Wissenschaftler des meteorologischen Instituts der LMU sind auf dem Fahrrad durch München gefahren und haben die Schadstoffe in der Luft gemessen. Die Ergebnisse sind sehr unterschiedlich, an manchen Stellen steigen die Stickstoffdioxid-Werte aber auf 200 Mikrogramm pro Kubikmeter Luft. Das ist der Richtwert der Weltgesundheitsorganisation, der nicht überschritten werden sollte. Andreas Groh, stellvertretender Vorsitzender des Allgemeinen Deutschen Fahrrad-Clubs (ADFC) München, rät dennoch weiterhin zum Radfahren.

SZ: Herr Groh, haben Sie die gemessenen Werte überrascht?

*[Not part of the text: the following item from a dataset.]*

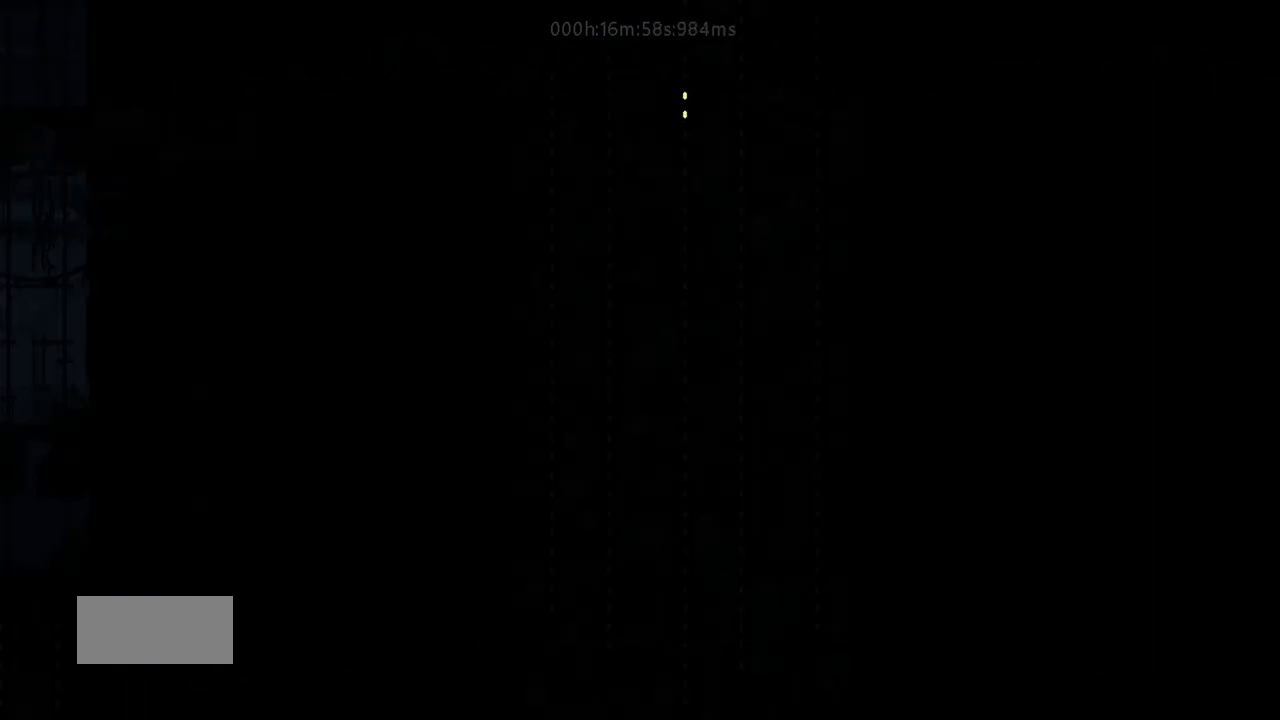
{"keys": ["down"], "events": []}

Andreas Groh: Dass es zum Beispiel in der Paul-Heyse-Unterführung stark nach oben geht, konnte man vermuten. Die Radfahrer sind hier natürlich benachteiligt, weil sie die schlechte Luft direkt einatmen müssen. Das betrifft allerdings auch die Autofahrer, denn auch im Wageninneren steigen die Schadstoffwerte stark an. Teilweise liegen da die Werte sogar noch höher, weil man ja direkt hinter dem Auspuff des davor fahrenden Autos fährt.

Radfahrer atmen allerdings oft schneller und tiefer wegen der sportlichen Anstrengung.

Das ist natürlich ein Problem. Vor allem die Feinstaubpartikel dringen tief in die Atemwege ein, aber auch die Stickoxide. Dennoch ergibt sich aus allen bisherigen Studien, dass der Nutzen des Radfahrens für den Körper insgesamt überwiegt. Die körperliche Bewegung hat viele gute Seiten, weshalb Radfahren gut für die Gesundheit ist.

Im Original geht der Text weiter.